[Transcribed page contents]

'''

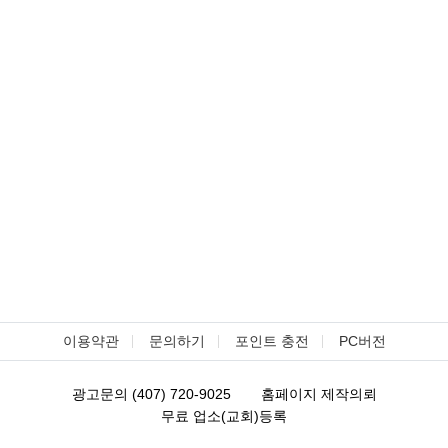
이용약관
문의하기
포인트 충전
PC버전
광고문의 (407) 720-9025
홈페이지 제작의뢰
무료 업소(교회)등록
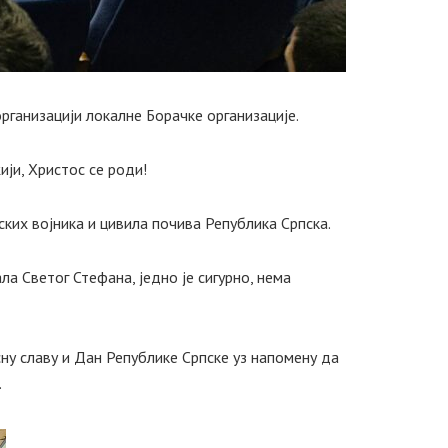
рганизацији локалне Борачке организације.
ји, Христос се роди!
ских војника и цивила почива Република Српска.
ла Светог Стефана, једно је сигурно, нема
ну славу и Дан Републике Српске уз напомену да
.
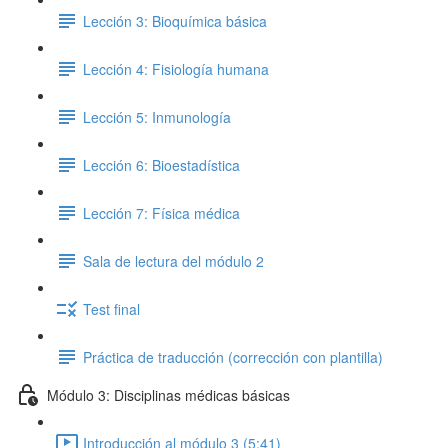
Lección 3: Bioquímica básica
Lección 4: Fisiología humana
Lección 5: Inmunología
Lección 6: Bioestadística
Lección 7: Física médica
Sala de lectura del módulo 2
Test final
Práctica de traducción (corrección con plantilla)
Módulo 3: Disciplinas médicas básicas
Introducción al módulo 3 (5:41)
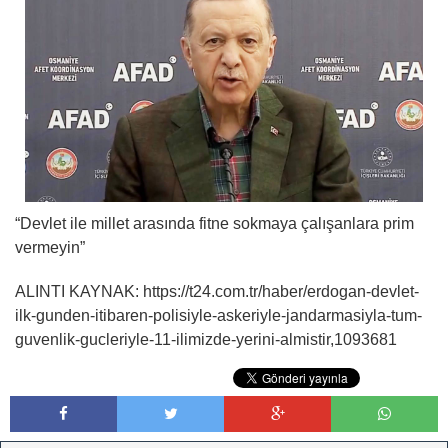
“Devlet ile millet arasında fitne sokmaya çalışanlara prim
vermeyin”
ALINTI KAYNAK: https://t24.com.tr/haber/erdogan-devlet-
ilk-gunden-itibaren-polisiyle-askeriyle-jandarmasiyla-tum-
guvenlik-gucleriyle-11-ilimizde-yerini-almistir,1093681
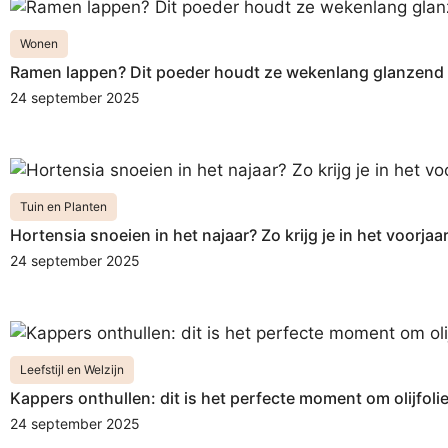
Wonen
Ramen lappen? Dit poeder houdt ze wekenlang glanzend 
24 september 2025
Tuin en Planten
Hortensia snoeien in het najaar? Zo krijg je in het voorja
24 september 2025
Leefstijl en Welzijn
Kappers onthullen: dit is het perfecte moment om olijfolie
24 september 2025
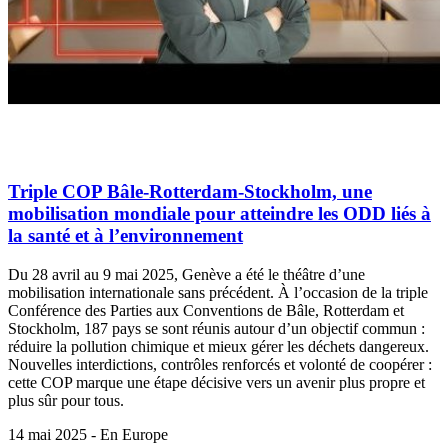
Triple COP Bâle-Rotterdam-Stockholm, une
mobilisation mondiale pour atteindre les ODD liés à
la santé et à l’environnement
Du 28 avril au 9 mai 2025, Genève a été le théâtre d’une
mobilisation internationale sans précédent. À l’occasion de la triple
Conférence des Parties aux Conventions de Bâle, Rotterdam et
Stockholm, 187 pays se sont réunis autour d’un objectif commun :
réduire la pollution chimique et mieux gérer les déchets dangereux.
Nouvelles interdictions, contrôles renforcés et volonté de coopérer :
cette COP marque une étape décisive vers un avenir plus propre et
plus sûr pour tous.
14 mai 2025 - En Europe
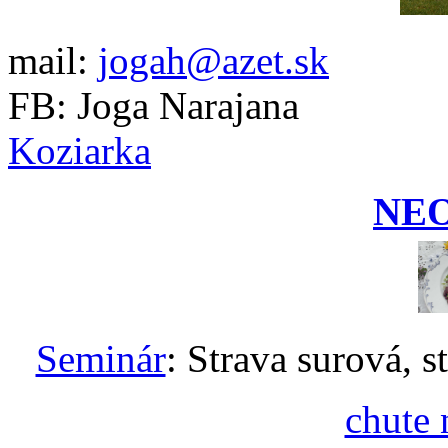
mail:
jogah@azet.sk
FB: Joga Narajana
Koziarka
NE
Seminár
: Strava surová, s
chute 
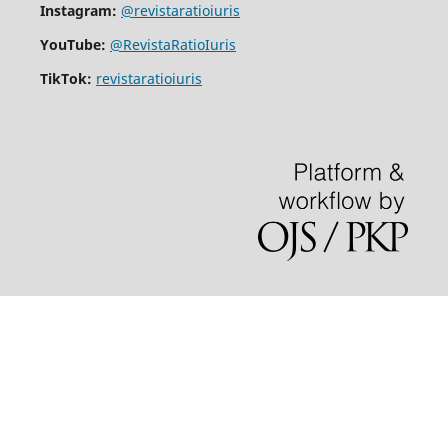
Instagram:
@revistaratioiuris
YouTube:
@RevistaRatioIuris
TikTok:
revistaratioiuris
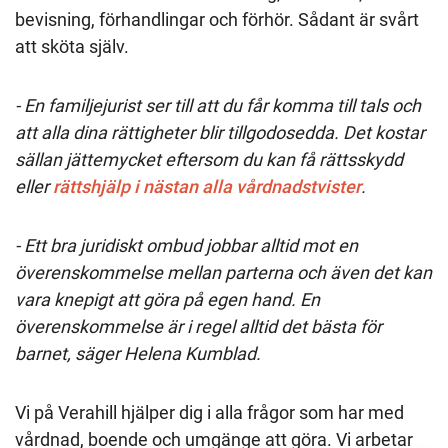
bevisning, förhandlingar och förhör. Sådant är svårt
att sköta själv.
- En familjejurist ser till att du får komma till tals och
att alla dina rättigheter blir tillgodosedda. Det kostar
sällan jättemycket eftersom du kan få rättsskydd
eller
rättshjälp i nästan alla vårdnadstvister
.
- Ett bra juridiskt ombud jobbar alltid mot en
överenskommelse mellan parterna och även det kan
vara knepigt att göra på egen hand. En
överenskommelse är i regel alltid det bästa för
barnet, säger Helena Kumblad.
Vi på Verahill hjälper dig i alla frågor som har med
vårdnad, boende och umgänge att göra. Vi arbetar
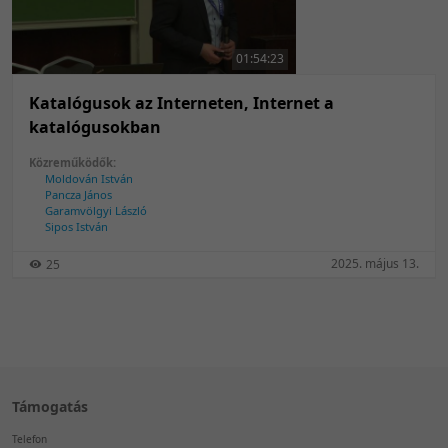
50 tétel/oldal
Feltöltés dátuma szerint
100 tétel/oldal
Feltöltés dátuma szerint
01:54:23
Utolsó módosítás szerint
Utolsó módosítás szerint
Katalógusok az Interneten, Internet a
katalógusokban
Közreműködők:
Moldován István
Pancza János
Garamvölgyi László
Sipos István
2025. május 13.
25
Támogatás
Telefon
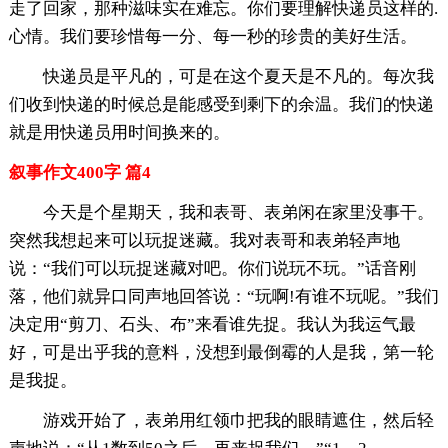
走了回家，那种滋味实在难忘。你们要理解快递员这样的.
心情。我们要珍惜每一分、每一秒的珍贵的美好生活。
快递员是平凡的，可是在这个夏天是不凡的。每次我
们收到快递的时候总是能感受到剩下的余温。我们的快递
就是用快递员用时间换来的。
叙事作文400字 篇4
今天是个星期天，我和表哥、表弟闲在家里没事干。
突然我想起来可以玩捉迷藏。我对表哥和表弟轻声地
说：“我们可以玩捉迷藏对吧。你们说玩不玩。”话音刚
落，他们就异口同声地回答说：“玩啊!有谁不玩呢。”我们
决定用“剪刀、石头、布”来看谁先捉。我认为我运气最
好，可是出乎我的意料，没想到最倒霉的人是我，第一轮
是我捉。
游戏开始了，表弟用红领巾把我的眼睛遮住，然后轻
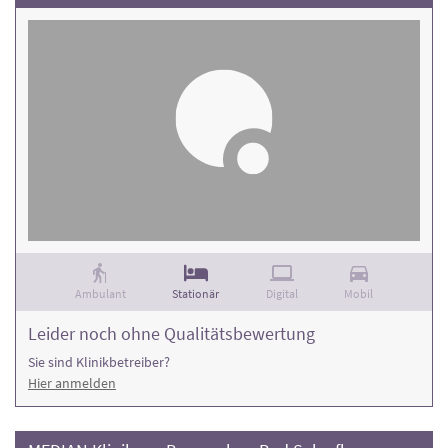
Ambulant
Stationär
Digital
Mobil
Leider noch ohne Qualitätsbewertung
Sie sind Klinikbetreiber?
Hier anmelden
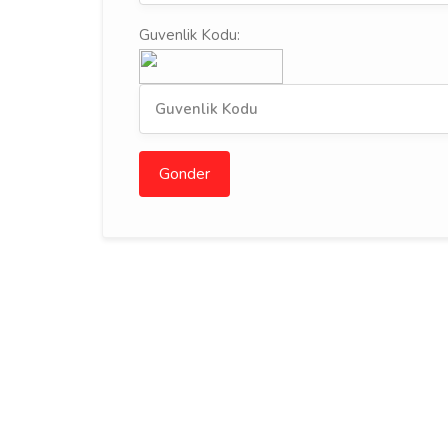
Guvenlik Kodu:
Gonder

'''
'''

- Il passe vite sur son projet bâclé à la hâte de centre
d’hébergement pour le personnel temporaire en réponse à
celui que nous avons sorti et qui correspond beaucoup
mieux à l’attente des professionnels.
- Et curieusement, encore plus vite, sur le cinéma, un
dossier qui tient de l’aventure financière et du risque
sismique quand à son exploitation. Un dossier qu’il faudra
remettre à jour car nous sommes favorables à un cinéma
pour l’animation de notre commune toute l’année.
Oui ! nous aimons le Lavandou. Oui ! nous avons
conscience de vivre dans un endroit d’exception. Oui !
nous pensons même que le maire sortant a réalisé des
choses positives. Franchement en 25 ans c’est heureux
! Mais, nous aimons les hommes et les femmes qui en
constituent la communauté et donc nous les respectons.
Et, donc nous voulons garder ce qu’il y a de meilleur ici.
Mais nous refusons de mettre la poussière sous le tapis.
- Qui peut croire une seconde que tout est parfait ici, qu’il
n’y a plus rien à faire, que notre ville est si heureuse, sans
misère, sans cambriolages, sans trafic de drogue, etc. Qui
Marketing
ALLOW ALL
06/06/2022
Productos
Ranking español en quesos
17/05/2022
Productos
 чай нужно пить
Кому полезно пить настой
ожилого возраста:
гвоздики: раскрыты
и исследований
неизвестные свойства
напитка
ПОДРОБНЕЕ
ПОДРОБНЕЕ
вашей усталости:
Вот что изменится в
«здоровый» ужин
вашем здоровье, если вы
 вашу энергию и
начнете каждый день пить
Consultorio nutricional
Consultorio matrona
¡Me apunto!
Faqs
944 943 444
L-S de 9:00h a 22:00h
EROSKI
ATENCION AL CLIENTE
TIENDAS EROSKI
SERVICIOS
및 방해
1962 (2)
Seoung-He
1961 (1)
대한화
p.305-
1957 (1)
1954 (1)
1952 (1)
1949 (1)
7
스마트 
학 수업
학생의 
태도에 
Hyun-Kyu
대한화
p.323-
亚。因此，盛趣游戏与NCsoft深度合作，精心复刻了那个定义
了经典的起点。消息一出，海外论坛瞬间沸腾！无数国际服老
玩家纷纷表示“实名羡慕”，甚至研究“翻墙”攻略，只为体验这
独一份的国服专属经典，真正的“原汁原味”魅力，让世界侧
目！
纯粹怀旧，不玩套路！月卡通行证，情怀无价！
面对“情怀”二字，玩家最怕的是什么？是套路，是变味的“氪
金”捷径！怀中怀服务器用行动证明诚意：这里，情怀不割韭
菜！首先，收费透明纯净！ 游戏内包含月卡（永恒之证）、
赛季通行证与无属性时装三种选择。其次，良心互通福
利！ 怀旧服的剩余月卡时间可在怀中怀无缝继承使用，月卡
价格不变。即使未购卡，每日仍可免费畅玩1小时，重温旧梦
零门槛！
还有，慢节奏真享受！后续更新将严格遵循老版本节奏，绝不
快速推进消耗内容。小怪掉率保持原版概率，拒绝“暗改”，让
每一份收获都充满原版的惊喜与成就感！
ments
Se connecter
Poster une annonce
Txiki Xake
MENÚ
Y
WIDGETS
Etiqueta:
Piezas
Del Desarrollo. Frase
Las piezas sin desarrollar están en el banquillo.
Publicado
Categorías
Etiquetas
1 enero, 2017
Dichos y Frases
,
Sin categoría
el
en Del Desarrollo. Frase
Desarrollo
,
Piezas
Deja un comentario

'''

Of the lines above, copy only those from the one holding "Nouvelles interdictions, contrôles" to the one holding "Strava surová, s", both included, and exclude every image.

Nouvelles interdictions, contrôles renforcés et volonté de coopérer :
cette COP marque une étape décisive vers un avenir plus propre et
plus sûr pour tous.
14 mai 2025 - En Europe
mail:
jogah@azet.sk
FB: Joga Narajana
Koziarka
NE
Seminár
: Strava surová, s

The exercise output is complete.